I have a mei tai that I love for back carries, but when I go somewhere that I want to carry other things along (water, diapers, snacks), like a hike, I use our frame backpack that has a large pocket under baby, right at the small of my back where it is better balanced, weight wise.


----------



## cyclamen (Jul 10, 2005)

I have done this almost daily (with a wrap - though I got the idea because my friend swore she saw someone with an ergo and a regular backpack on, so there you have it) with my DD since she was around 18mo? Maybe younger?

The most important thing for me was pulling the straps long so I could have the heavy part of the backpack resting below my DD - under her butt and mostly on my lower back. Using the chest strap on the backpack also helps if it is quite heavy. When the straps are long enough I can see a space between her and the upper part of the pack if I look in a mirror, though at times the vee of the straps has been right behind her head making a nice head support and winter windbreak. I do use a short wrap (usually in a rucksack) so it puts her higher than she would be in an Ergo I think. I've never had any problems with my balance and can carry a good amount of stuff. If it is super stuffed with, say, library books, then I put the backpack on my front.

DD loves it. She calls it "wearing the backpack."

FWIW I mostly travel by foot and transit with my DD and I even bring groceries home sometimes.
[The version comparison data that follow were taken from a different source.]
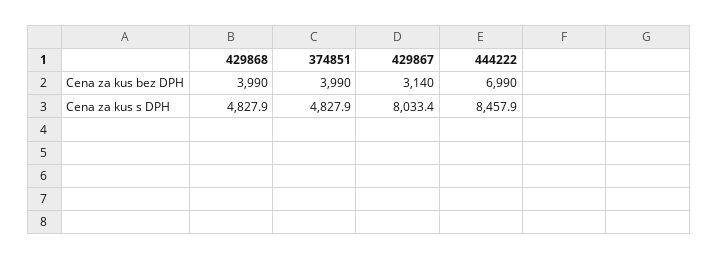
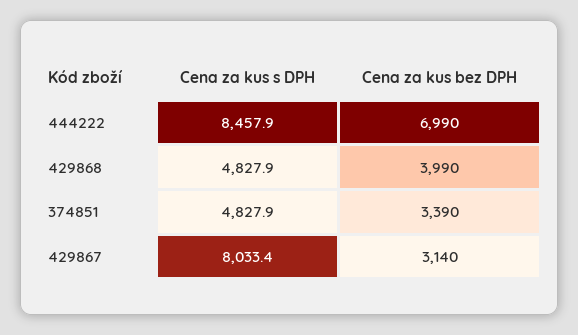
374851, Cena za kus bez DPH: 3990 -> 3390

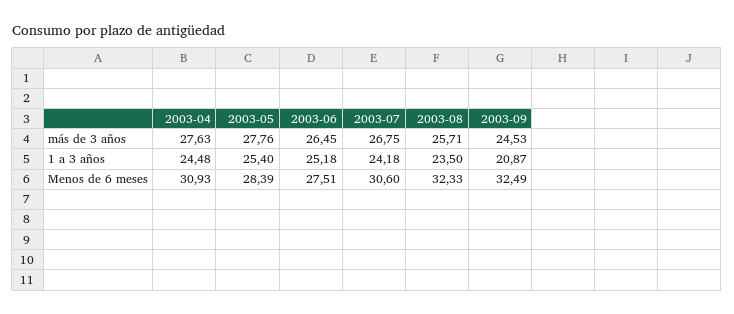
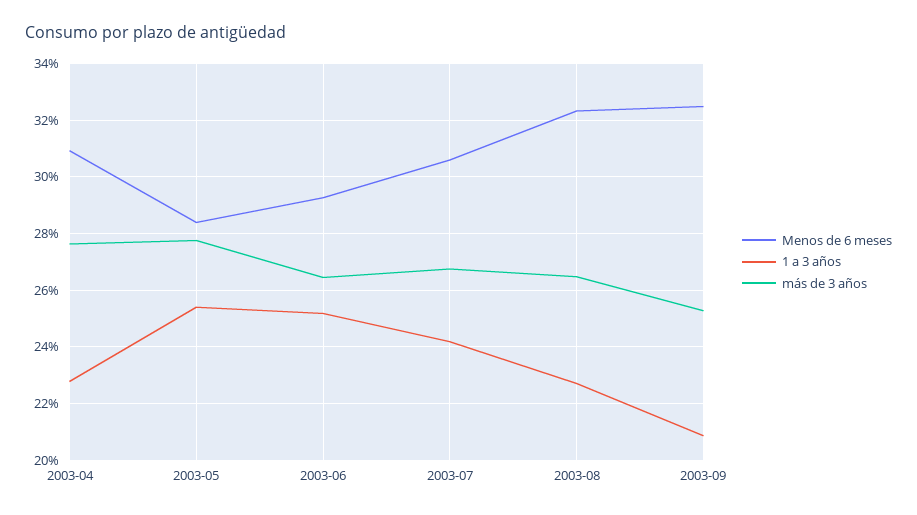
más de 3 años, 2003-08: 25.71 -> 26.5
más de 3 años, 2003-09: 24.53 -> 25.25
1 a 3 años, 2003-04: 24.48 -> 22.75
1 a 3 años, 2003-08: 23.5 -> 22.75
Menos de 6 meses, 2003-06: 27.51 -> 29.25

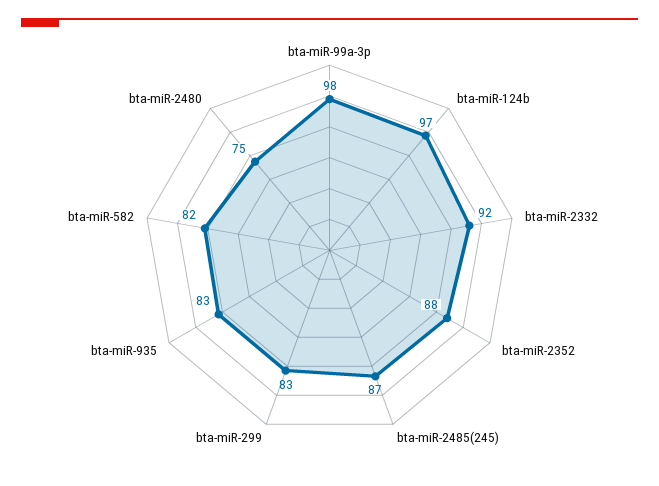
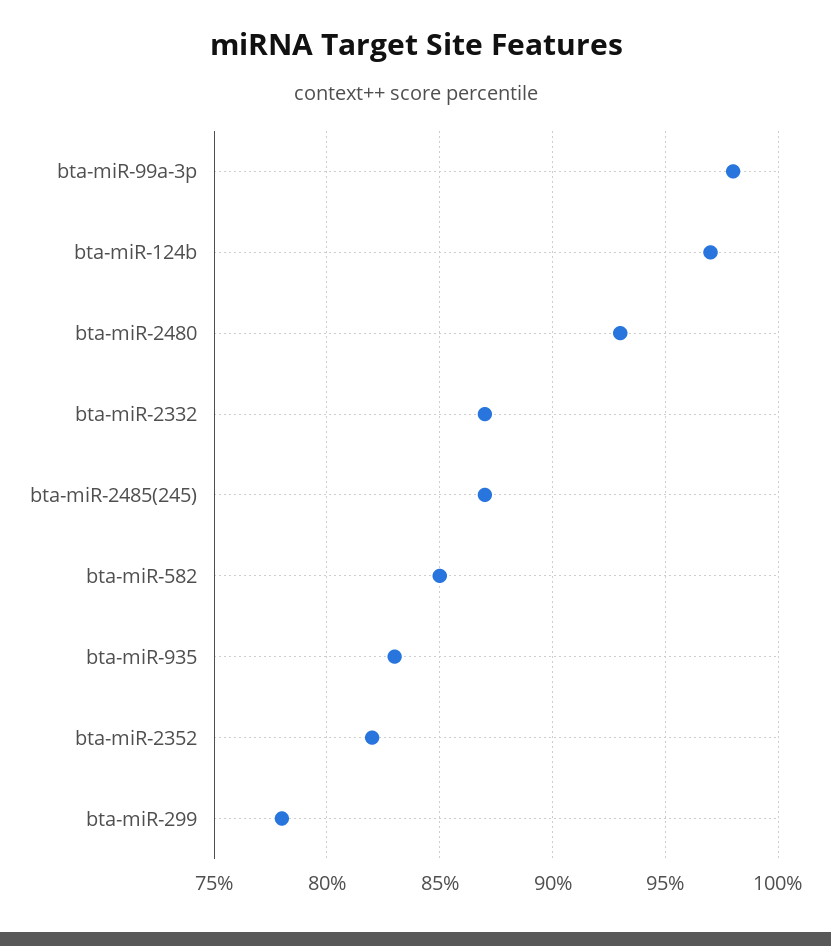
bta-miR-2332: 92 -> 87
bta-miR-2352: 88 -> 82
bta-miR-299: 83 -> 78
bta-miR-582: 82 -> 85
bta-miR-2480: 75 -> 93

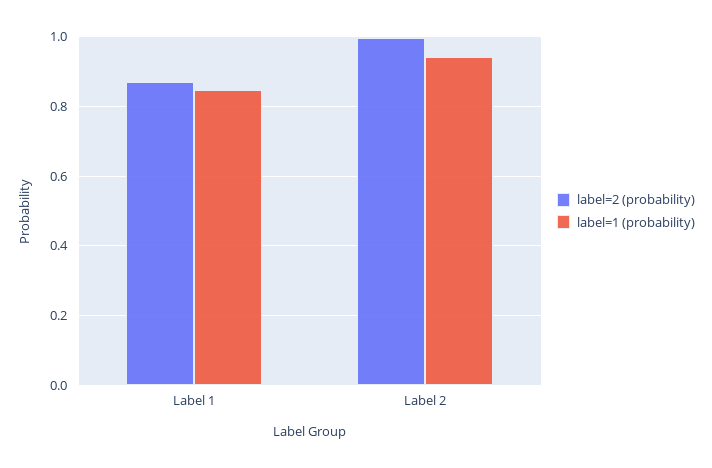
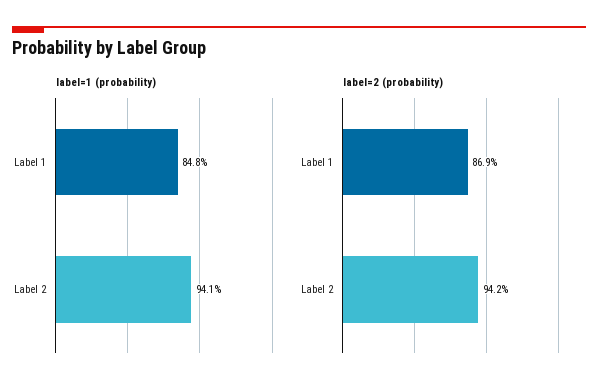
label=2 (probability), Label 2: 1 -> 0.942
I don't know how young I would do it... I guess if you can see a space between the backpack and your LO's back, and you know it's not overpacked, you could do it rather young. Maybe 9mo? It's hard for me to say now becuase I can't remember how squishy they are that young. I know some sturdy 1yos that I would do it with though.


----------



## mimi_75 (Feb 15, 2009)

I have a PPB boxy backpack diaper bag and I carry that with DD in a front carry in the Ergo. It works ok for us -- it's pretty comfortable.


----------



## ABO Mama (Aug 26, 2010)

Onbag makes bags that are ment to be worn with babycarriers. There is also a diy pattern, if you are crafty.


----------



## snanna (Dec 30, 2004)

With smaller babies, I wear the baby in the front in the Ergo, with a regular Jansport backpack on my back. With older babies, I reverse them. I like having the backpack in the front to reach my phone/wallet/bus pass/keys more easily.


----------